June 3, 2016 — Cardionovum GmbH recently announced the completion of enrollment of the RAPID trial. Results will be used to further support the safety and effectiveness of the company’s Legflow drug-coated balloon (DCB).
The RAPID study is a multi-center, randomized, controlled, patient-blinded clinical trial comparing the Legflow DCB and stenting to conventional percutaneous transluminal angioplasty (PTA) and stenting in 160 “real-world” patients with highly challenging intermediate and long lesions in the superficial femoral artery (SFA). Patients were pre-dilated according to randomization, and all patients were then treated with the Supera peripheral stent system (Abbott Vascular). The primary endpoint is the absence of binary restenosis of the treated SFA segment at two years.
Preliminary adjudicated results for a subset of patients at one year presented at the Leipzig Interventional Course (LINC) 2016 showed very promising results in the Legflow group. These results are expected to be published in July.

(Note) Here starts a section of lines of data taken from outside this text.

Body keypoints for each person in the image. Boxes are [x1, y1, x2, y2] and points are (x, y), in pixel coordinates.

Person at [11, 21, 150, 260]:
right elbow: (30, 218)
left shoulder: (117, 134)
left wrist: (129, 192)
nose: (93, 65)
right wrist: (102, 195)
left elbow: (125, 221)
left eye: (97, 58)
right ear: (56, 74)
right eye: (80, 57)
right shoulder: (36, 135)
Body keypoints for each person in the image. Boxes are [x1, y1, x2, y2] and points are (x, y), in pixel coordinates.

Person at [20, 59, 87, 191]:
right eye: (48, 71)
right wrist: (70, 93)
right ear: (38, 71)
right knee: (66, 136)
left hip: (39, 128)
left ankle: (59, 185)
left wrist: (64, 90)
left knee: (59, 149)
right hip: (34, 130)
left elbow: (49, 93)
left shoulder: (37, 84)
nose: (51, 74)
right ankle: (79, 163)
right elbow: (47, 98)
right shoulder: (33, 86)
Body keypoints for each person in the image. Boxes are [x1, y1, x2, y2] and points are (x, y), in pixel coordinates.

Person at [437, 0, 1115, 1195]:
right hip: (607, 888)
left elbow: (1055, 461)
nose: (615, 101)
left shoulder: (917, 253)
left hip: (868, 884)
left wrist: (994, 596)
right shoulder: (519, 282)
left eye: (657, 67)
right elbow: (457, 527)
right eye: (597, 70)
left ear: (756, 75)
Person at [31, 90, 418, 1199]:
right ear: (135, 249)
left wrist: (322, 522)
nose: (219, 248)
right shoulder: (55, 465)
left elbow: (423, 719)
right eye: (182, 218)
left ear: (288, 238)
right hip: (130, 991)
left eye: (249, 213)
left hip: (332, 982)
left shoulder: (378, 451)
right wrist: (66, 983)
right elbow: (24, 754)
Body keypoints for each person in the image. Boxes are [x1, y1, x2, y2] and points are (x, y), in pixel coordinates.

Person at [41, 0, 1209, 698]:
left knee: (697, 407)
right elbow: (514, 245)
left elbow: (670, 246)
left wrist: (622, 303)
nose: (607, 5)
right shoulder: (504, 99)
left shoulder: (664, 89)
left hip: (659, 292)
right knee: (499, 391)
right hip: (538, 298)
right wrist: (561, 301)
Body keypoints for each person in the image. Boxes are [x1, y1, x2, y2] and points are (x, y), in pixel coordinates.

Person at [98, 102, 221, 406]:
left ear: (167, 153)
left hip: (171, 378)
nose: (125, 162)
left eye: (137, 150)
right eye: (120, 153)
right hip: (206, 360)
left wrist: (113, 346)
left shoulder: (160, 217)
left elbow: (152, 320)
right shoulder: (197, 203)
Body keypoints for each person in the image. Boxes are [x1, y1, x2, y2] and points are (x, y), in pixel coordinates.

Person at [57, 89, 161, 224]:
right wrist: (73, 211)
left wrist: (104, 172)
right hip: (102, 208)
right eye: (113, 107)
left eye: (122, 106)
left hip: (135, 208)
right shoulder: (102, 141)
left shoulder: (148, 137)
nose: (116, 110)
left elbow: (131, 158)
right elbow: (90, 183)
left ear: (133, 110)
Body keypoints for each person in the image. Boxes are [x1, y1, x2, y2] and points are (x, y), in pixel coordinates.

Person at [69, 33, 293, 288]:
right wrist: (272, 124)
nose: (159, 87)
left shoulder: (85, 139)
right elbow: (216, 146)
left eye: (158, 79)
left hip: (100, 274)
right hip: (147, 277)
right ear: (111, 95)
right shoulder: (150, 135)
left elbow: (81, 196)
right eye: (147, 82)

Principal investigator J.-P. de Vries, M.D., from the St Antonius hospital in Nieuwegein, The Netherlands, said, “We look forward to seeing the final results of the RAPID trial which we expect will confirm the promising results we have seen so far. These results are expected to validate the Legflow DCB as an effective solution for the treatment of challenging SFA lesions. We thank all the study collaborators for their support in recruiting patients.”

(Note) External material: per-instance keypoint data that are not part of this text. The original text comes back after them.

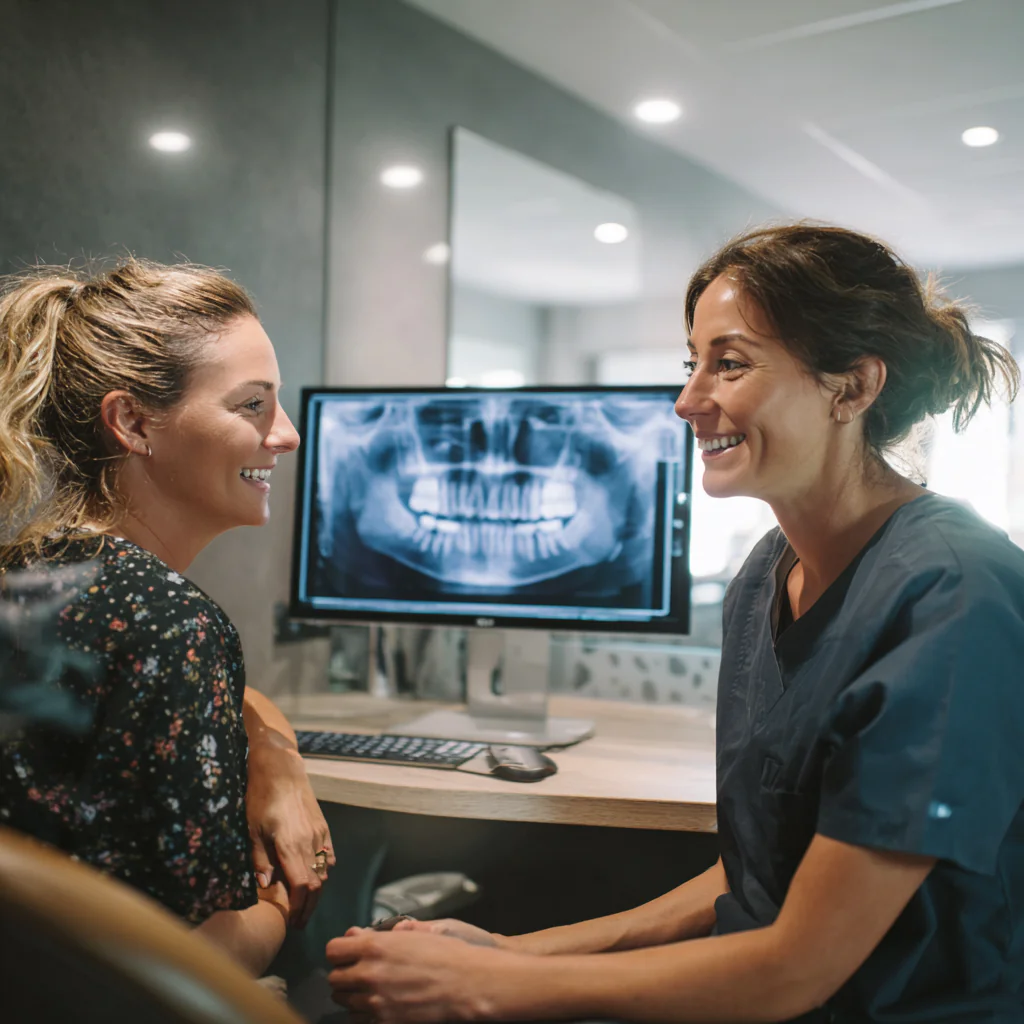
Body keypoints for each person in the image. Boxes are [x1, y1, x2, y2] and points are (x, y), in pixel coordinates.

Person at [324, 223, 1024, 1023]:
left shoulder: (957, 595)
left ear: (853, 388)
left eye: (728, 364)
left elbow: (798, 967)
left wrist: (486, 987)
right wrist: (508, 951)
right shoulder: (766, 574)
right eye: (690, 364)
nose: (687, 400)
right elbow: (755, 874)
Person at [0, 258, 335, 975]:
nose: (287, 434)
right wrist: (281, 902)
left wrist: (274, 752)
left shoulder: (23, 575)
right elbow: (191, 959)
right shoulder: (172, 623)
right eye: (252, 405)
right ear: (132, 422)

Legflow is a paclitaxel-coated peripheral balloon dilatation catheter indicated for the treatment of critical limb ischemia; de-novo and restenotic lesions of the superficial femoral artery (SFA), popliteal artery and below-the-knee (BTK) artery. The device delivers superior safety through the use of nanocrystalline paclitaxel particles of only 0.1μm in size, thus avoiding embolic or thrombotic effects and facilitating drug uptake in tissue. The SAFEPAX coating enables consistent and predictable drug delivery to the lesion site, resulting in homogenous and maximized drug absorption into surrounding arterial tissue.
The study design for RAPID has been published in Trials 2013 14:87; DOI: 10.1186/1745-6215-14-87.
Cardionovum’s products are not available for sale in the United States.